> **Exercise directions**
Pull out every line in the data that has the string "héros" in it.

Collected data
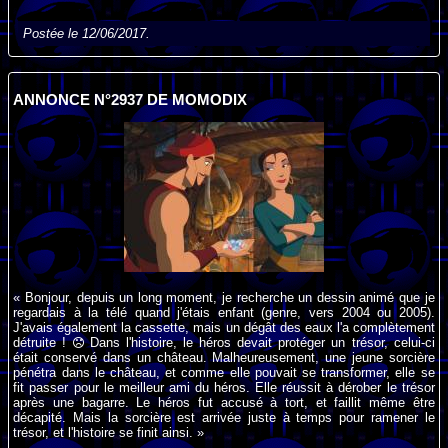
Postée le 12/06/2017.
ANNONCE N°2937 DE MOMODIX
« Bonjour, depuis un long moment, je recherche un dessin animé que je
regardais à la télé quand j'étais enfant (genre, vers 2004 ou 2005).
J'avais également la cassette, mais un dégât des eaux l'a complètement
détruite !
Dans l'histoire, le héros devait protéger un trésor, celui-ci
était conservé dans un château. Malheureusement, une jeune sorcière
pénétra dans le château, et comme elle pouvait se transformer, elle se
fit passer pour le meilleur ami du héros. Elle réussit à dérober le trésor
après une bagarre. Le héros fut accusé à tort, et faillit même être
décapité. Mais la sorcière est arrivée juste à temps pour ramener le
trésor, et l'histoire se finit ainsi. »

> **Expected answer**
Dans l'histoire, le héros devait protéger un trésor, celui-ci
fit passer pour le meilleur ami du héros. Elle réussit à dérober le trésor
après une bagarre. Le héros fut accusé à tort, et faillit même être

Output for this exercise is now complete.